Essa naturalidade está presente em quase tudo – na decoração, por exemplo, composta apenas de cinco janelas brancas a ornar um palco despido, ou na forma como beija a testa dos seus músicos ou no à vontade com que conta como Joaquim Monchique lhe mostrou uma cantiga ou como chateou Paulo de Carvalho para este lhe fazer um fado. Mas também em pequenos esquecimentos, raros noutros profissionais, como guardar a distância exacta para o microfone de forma a controlar o volume de voz – um detalhe que não prejudicou uma actuação por demais conseguida, até porque aumenta essa impressão de autenticidade.

Com um vozeirão assim à mão, Ribeiro, volta e meia, esquece-se de o dominar – ao ponto de num par de temas quase abafar a guitarra portuguesa, a viola acústica e a viola baixo. Também se deu o caso de aqui e ali abordar com demasiada ênfase uma palavra que não pede tanto drama. De modo que é nos fados que exigem mais contenção, em que o peso das palavras se faz sentir, em que ele mede a entrega de cada sílaba, é aí que a voz de Ribeiro atinge picos emocionais extraordinários porque é aí, nos picos emocionais, que aquela imensa voz encontra palavras à sua altura.

Porta do coração é um desses exemplos, graças a um par de versos a pedir uma voz destas: “Só quem não tem coração/ é que não tem porta para dar/ entrada ao amor”. Nos dias de hoje e Soneto de mal amar foram outros fados em que o arrojo vocal de Ribeiro ganhou uma dimensão extra e ele fez juz à sua fama de sofredor profissional. Para usar uma metáfora futebolística, Ribeiro não é um daqueles jogadores profissionais que nunca esquecem a posição e dobram bem o adversário, é o número 10 que chega tarde aos treinos, anda ali de mãos nos bolsos, perde a bola um par de vezes, e depois faz uma revienga que nos deixa de queixo caído.

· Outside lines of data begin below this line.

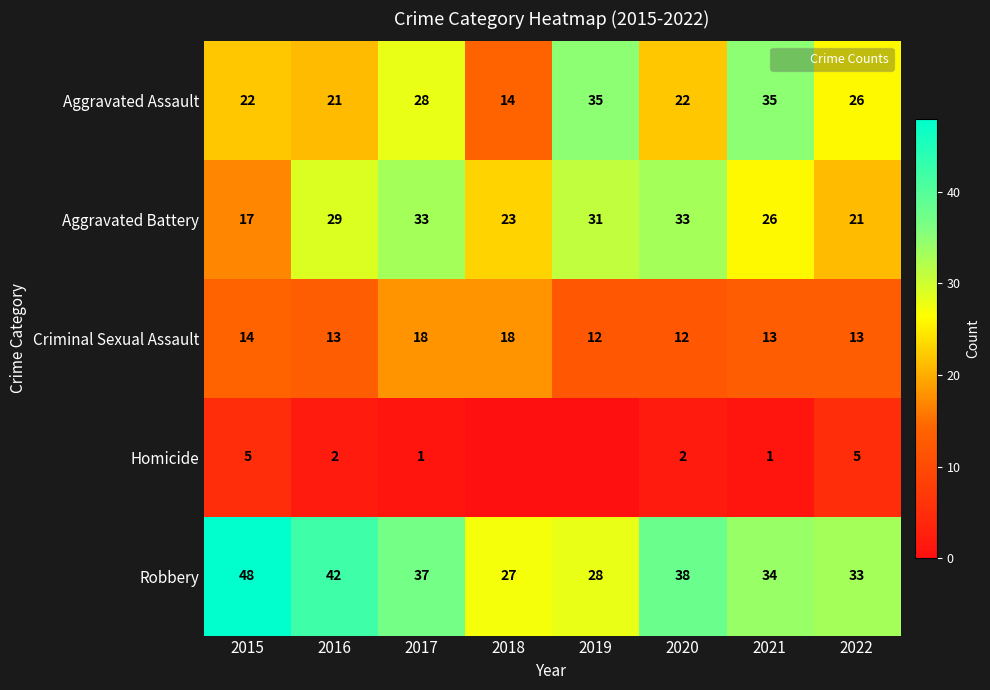

What is the minimum value for Criminal Sexual Assault?

12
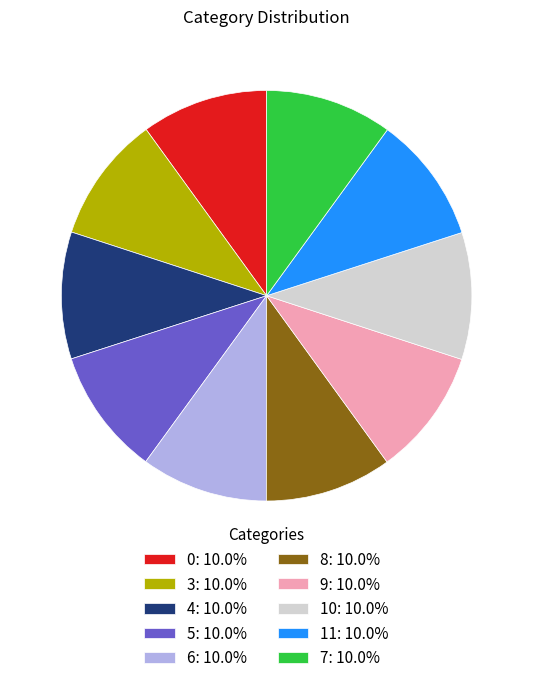

What is the ratio of the value at 3: 10.0% to the value at 5: 10.0%?

1.0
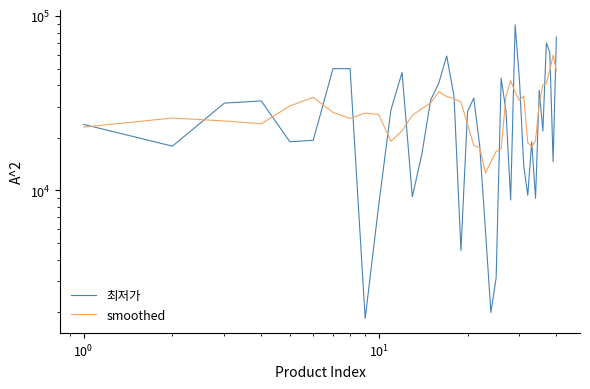

The 최저가 series shows 1278.8 at 23. True or false?

False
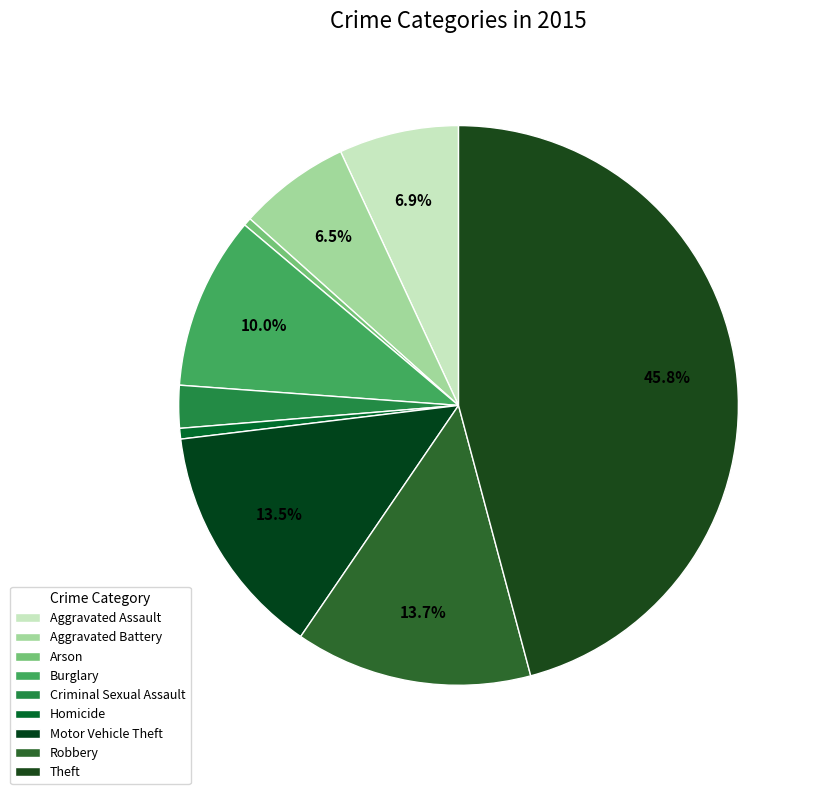

Combined, do Aggravated Battery and Arson account for over 50%?

No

Ora, sendo um concerto integrado na promoção de Hoje É Assim, Amanhã Não Sei, o seu quarto álbum em 16 anos, o que nos dá uma ideia do seu processo de trabalho, o espectáculo de sábado não se deixou ficar pelo fado e serviu para mostrar mais uma vez que apesar de o fadista ser visto como um fadista tradicional na realidade ele tem mais música dentro de si. Nada que não soubéssemos, diga-se; de modo que houve lugar a canções com acordeão, com acordeão e piano, só com piano e posteriormente ainda uma incursão pela América Latina, com um par de guitarras a atacarem um flamenco e um bolero – melhor o primeiro que o segundo, mas ambos bastante apropriados para aquela voz.

Depois regressou-se ao fado para um extraordinário final, cortesia de Último Poema, mais um daqueles fados maiores que pedem uma voz como a dele e que fez com que o Coliseu – isto é, a plateia, já que os camarotes estavam vazios – render-se a um homem com uma voz abissal, sem tretas, e com o coração à vista, ali na garganta. As pessoas gostam que Ricardo Ribeiro tenha um coração tão grande assim na garganta.